店でも注意喚起をされている程最近は通り魔やら変質者が出没すると言われている中、暗い夜道を春杜一人で帰らせることはしたくなかったが、もうあと僅かでマンションに到着するという状況である上マサミチと春杜を対面させたくないという気持ちも先行し冬榴は葛藤する。
それでも、冬榴の中に春杜からの頼みを断るという選択肢は存在していなかった。
「――分かった。これから行くから」
液晶画面に映し出される通話時間を見ながら冬榴は眉間に皺を寄せて溜息を吐く。マサミチだって毎回送ってくれる訳ではない。この時間は唯一無二のものであるのに、春杜を優先してしまうのは冬榴の悲しいサガだった。これで断ろうものなら後で根掘り葉掘り理由を問われ、芋づる式にマサミチの存在が露呈しかねない。
「ごめんなさいマサミチさん。俺、ハルトさ――親戚を迎えに行かないといけなくなって」
スマートフォンを再び尻ポケットに戻した冬榴は事情を説明する為に振り返ろうとする。しかしそれより僅かに早くふわりと暖かいものに身が包まれた。それがマサミチに抱き締められているのだと冬榴が気付いたのはもうワンテンポ後のことだった。

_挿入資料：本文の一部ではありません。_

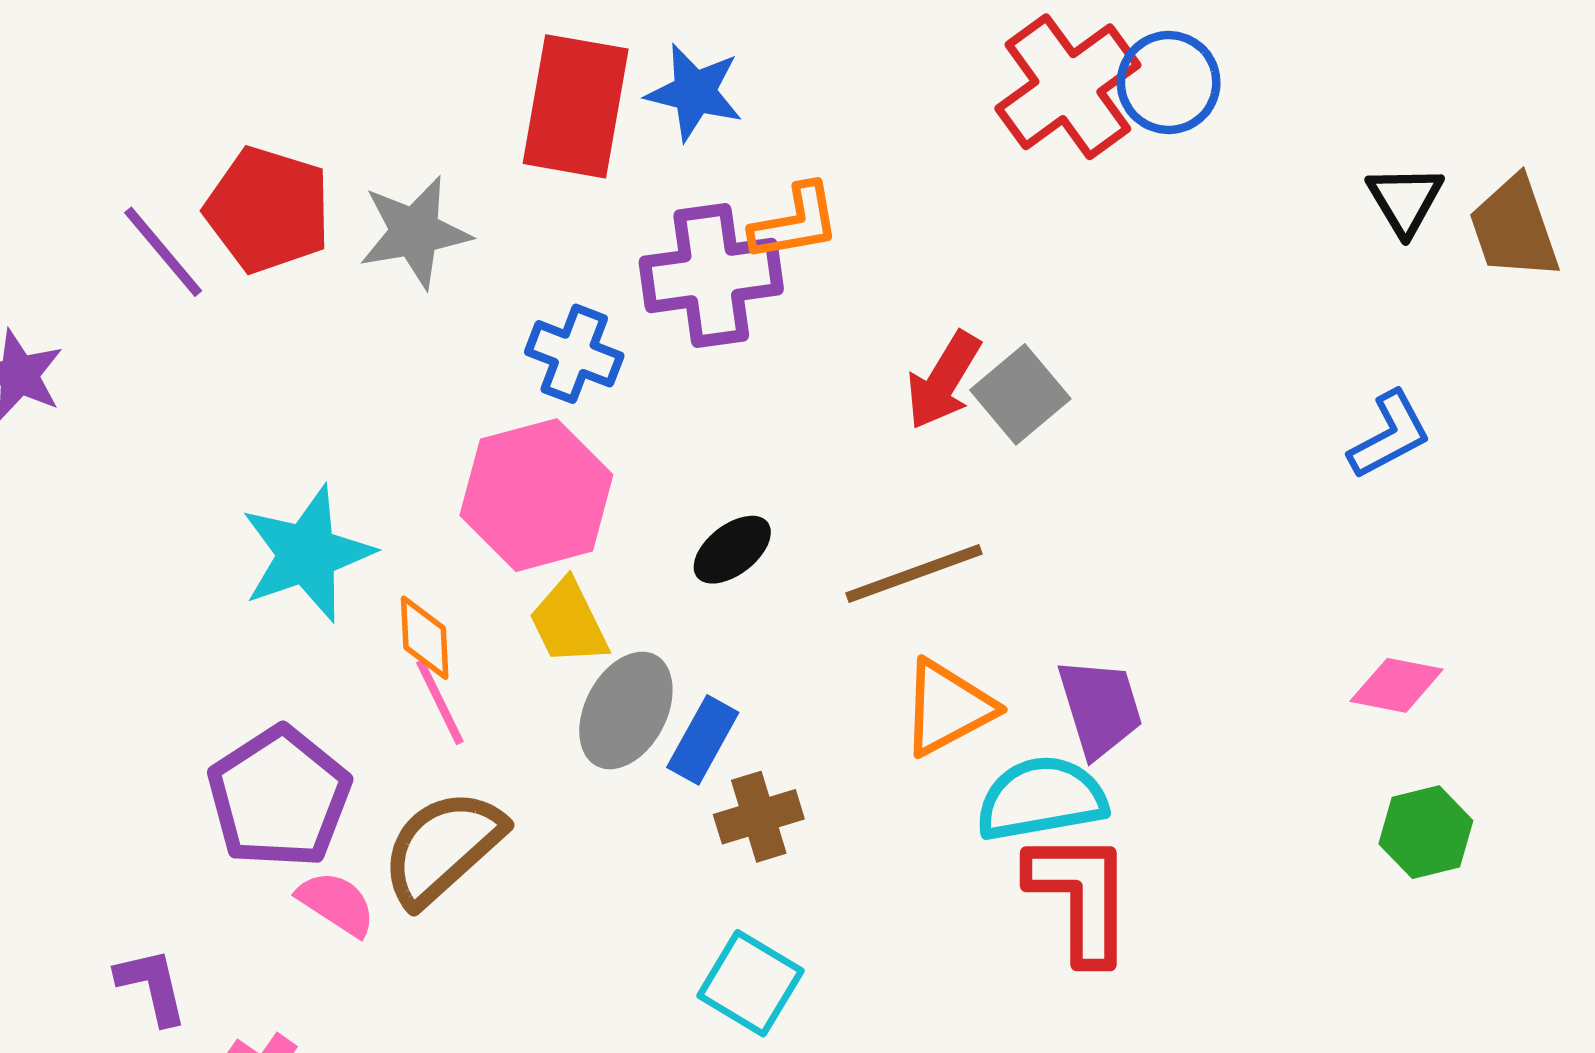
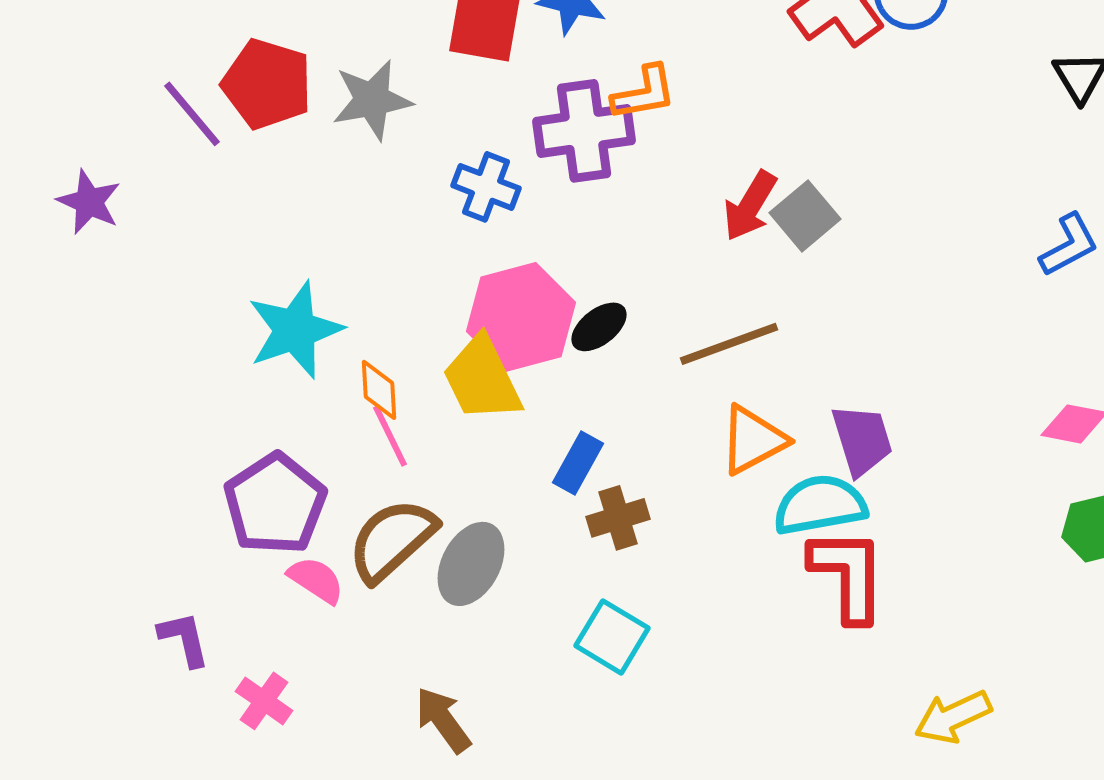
pink hexagon: (536, 495) -> (521, 317), moved
yellow trapezoid: (569, 622) -> (482, 379), size x1.4
gray ellipse: (626, 710) -> (471, 564), moved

「〝行かせたくない〟って言ったらトオルくんを困らせてしまうかな」
「――ッ!?」
冬榴は状況が呑み込めず、ただ驚きに似た声を上げた。本当は冬榴もマサミチとの時間を優先したい、こんな時にどういった行動を取るのが正解なのか分からない冬榴は行く宛のない両腕をマサミチの背中へと回す。

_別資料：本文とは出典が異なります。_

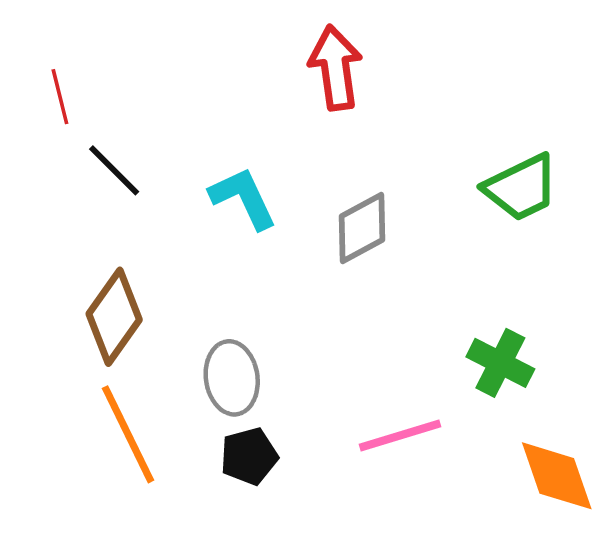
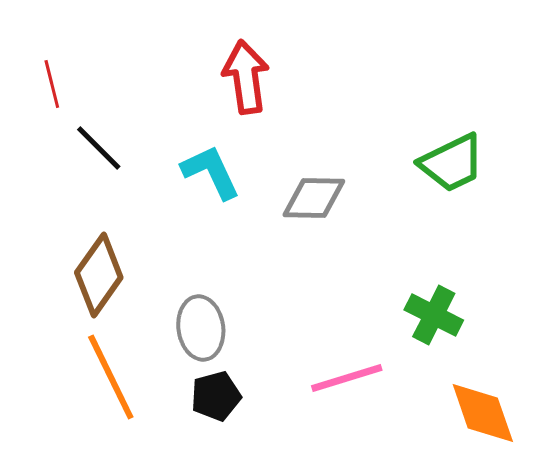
red arrow: (335, 68) -> (246, 77), moved
gray diamond: (362, 228) -> (314, 198), turned 30

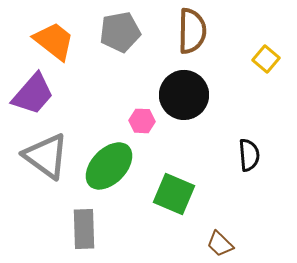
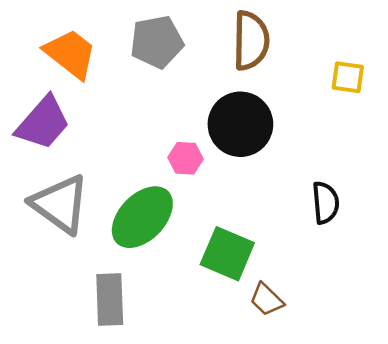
yellow square: (266, 59) -> (348, 77), turned -32
brown trapezoid: (220, 244) -> (267, 300), moved

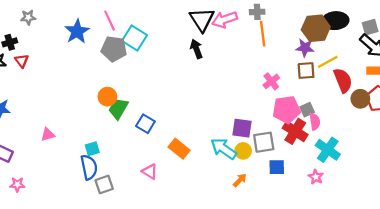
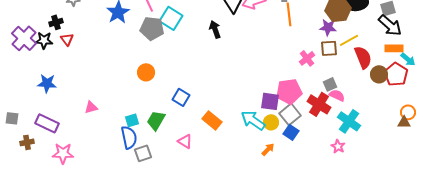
black arrow: (196, 49) -> (215, 29), moved
pink cross: (271, 81) -> (307, 58), moved
green trapezoid: (118, 109) -> (156, 120), moved
pink pentagon: (287, 110) -> (289, 91), moved
pink semicircle: (315, 122) -> (337, 95), turned -56
gray square: (264, 142) -> (290, 114), turned -30
blue square: (277, 167) -> (291, 132), moved, turned 35
pink star: (17, 185) -> (63, 153), size x1.5

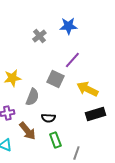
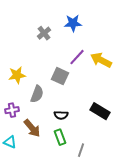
yellow arrow: (87, 89) -> (101, 60), moved
black rectangle: (95, 114) -> (100, 111), turned 48
black semicircle: (48, 118) -> (61, 115), moved

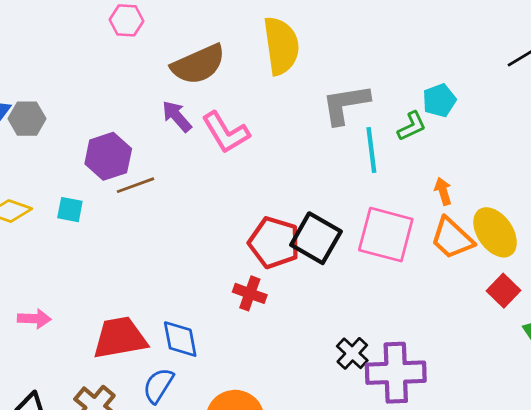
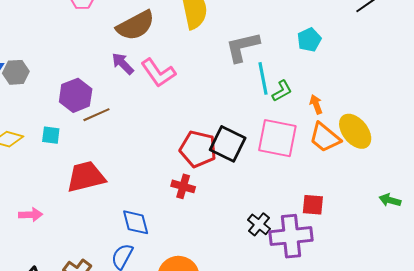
green L-shape: (412, 126) -> (282, 91), moved
red square: (503, 291) -> (313, 205), moved, turned -35
red trapezoid: (120, 338) -> (86, 177), moved

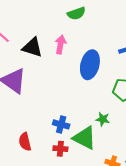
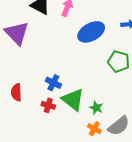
blue ellipse: (90, 65) -> (91, 32), turned 36
green star: (103, 119) -> (96, 108), moved

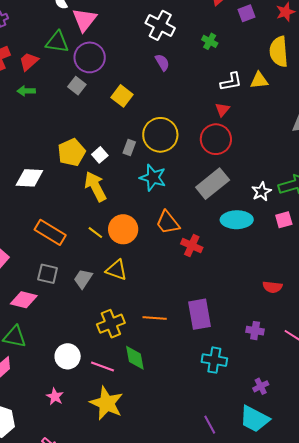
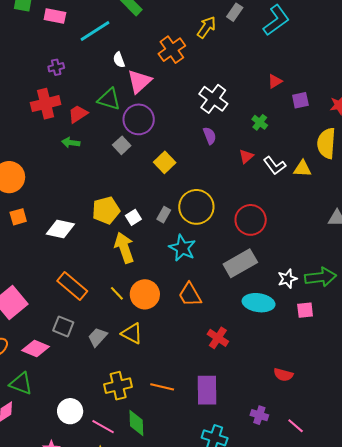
white L-shape: (231, 82) -> (275, 166), turned 55
red triangle: (222, 110) -> (246, 156), moved
red cross: (192, 246) -> (218, 338), moved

大きくて広い背中は正に大人の男性そのものといった感じでスーツを掴むのが精一杯の冬榴は自らが赤面し耳まで赤くしていることに気付いていなかった。
ちらりと視界に入った冬榴の耳が街灯の少ない夜の公園でも分かる程に赤いと気付いたマサミチの目元が思わず綻ぶ。
「もう少し……一緒に居たいから、目的地まで送らせて貰ってもいいかな?」
通り魔が出るからなどという口実はもうそこにはなく、ただ自分がそうしたいからとマサミチは少し掠れた低い声で冬榴の赤い耳へ囁いた。